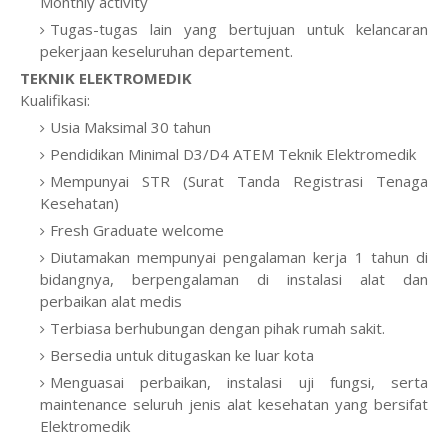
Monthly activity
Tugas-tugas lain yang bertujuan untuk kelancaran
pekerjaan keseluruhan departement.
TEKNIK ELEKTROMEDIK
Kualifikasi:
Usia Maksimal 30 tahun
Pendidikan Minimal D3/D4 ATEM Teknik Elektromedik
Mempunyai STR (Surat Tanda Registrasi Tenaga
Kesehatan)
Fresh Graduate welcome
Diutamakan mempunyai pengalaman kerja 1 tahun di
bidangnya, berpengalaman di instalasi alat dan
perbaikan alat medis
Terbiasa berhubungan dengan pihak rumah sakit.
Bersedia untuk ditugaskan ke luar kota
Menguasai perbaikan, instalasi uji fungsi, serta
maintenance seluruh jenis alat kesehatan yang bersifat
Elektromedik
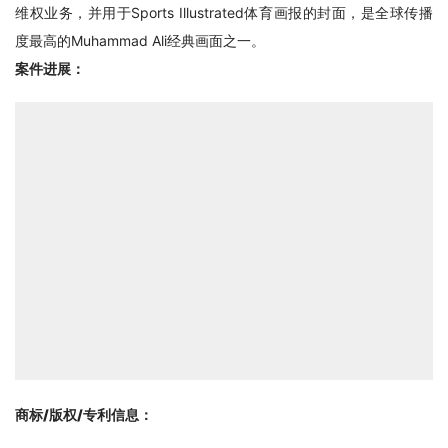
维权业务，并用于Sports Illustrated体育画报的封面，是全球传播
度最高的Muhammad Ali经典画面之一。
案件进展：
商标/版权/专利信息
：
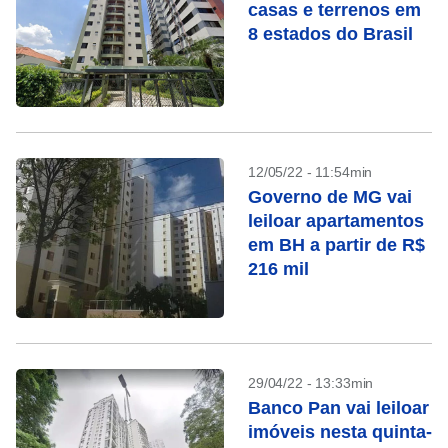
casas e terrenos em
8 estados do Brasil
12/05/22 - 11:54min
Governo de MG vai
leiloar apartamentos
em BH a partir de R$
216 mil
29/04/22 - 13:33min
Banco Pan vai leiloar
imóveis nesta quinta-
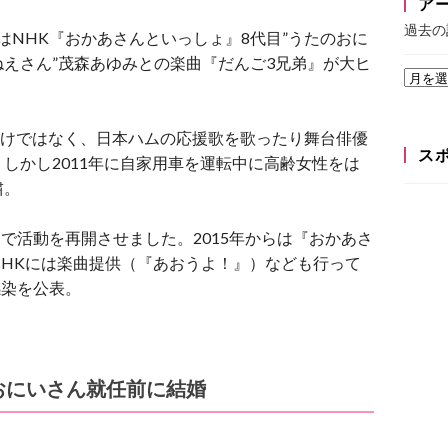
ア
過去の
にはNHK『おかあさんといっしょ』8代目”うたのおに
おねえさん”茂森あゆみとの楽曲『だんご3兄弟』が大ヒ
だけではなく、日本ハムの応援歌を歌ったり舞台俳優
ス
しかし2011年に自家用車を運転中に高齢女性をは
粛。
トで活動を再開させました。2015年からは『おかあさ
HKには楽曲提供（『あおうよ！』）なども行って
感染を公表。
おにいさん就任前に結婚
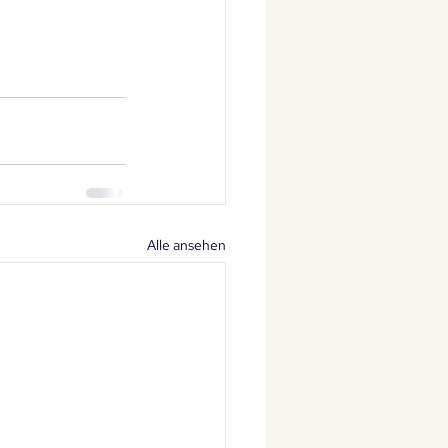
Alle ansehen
◆ ◆ ◆ ◆ ◆ ◆ ◆
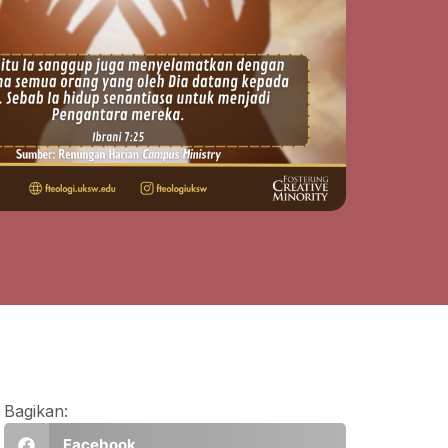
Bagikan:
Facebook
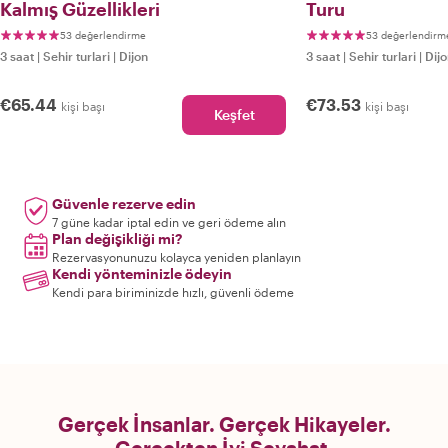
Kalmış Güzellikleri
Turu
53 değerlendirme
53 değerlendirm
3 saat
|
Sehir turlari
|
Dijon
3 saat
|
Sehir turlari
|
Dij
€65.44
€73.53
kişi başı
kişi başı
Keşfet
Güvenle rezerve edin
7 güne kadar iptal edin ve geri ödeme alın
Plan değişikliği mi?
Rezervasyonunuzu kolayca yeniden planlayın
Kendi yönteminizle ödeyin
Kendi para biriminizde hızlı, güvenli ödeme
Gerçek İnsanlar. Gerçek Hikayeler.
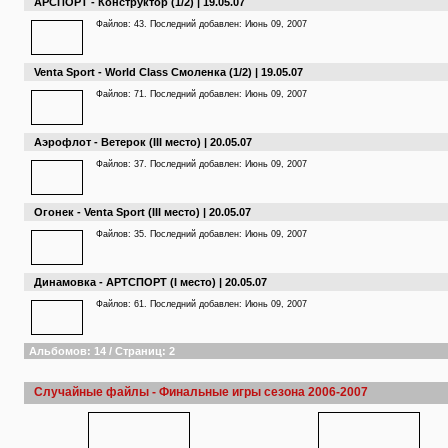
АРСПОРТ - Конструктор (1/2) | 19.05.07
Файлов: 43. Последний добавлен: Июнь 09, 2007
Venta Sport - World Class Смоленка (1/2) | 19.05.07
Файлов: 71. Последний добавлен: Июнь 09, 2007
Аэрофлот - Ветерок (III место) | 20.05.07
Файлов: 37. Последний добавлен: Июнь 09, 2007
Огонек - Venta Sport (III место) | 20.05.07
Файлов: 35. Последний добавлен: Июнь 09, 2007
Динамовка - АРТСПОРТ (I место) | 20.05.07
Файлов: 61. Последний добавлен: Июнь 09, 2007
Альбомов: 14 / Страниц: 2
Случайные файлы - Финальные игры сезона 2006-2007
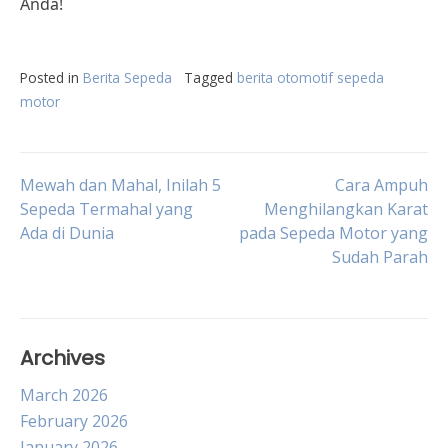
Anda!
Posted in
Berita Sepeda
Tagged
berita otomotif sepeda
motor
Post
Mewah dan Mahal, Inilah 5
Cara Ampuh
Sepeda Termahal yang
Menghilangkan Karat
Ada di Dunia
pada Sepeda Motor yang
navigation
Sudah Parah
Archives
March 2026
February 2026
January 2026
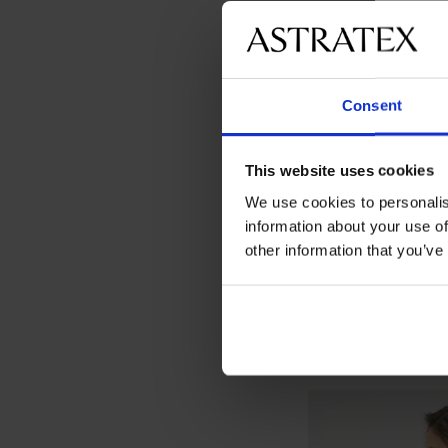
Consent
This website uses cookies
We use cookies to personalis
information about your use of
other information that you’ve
◆ ◆ ◆ ◆ ◆ ◆ ◆
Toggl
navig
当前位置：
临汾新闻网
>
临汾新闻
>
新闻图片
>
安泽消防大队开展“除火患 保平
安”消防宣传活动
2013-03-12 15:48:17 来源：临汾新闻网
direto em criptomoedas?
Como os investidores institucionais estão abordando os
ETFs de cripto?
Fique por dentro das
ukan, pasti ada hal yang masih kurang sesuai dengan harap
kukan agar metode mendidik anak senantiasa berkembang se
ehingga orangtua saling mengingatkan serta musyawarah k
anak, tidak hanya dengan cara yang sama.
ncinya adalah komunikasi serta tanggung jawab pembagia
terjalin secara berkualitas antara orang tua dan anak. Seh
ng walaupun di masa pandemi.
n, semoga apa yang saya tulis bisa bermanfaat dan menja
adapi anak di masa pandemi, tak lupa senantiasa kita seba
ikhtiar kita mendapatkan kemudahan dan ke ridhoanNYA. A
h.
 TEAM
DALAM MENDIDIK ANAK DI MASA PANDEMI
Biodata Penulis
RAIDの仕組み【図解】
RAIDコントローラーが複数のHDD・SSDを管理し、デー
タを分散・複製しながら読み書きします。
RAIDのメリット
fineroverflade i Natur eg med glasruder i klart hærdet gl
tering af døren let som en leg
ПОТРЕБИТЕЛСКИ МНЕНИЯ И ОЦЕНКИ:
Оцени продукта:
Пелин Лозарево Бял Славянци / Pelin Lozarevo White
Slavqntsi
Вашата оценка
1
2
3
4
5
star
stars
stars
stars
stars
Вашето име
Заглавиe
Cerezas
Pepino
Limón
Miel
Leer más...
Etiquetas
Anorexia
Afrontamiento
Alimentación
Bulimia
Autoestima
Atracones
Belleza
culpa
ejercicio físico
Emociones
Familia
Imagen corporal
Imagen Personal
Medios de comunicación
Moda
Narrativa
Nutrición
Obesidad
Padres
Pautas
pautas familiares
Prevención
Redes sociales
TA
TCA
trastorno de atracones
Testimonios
◆ ◆ ◆ ◆ ◆ ◆ ◆
What to print is the stretch of entries from the line with "Monthly activity" up to and including the line with "Banco Pan vai leiloar". Please print it exactly and leave out the pictures.

* _Exercise result_
Monthly activity
Tugas-tugas lain yang bertujuan untuk kelancaran
pekerjaan keseluruhan departement.
TEKNIK ELEKTROMEDIK
Kualifikasi:
Usia Maksimal 30 tahun
Pendidikan Minimal D3/D4 ATEM Teknik Elektromedik
Mempunyai STR (Surat Tanda Registrasi Tenaga
Kesehatan)
Fresh Graduate welcome
Diutamakan mempunyai pengalaman kerja 1 tahun di
bidangnya, berpengalaman di instalasi alat dan
perbaikan alat medis
Terbiasa berhubungan dengan pihak rumah sakit.
Bersedia untuk ditugaskan ke luar kota
Menguasai perbaikan, instalasi uji fungsi, serta
maintenance seluruh jenis alat kesehatan yang bersifat
Elektromedik
维权业务，并用于Sports Illustrated体育画报的封面，是全球传播
度最高的Muhammad Ali经典画面之一。
案件进展：
商标/版权/专利信息
：
casas e terrenos em
8 estados do Brasil
12/05/22 - 11:54min
Governo de MG vai
leiloar apartamentos
em BH a partir de R$
216 mil
29/04/22 - 13:33min
Banco Pan vai leiloar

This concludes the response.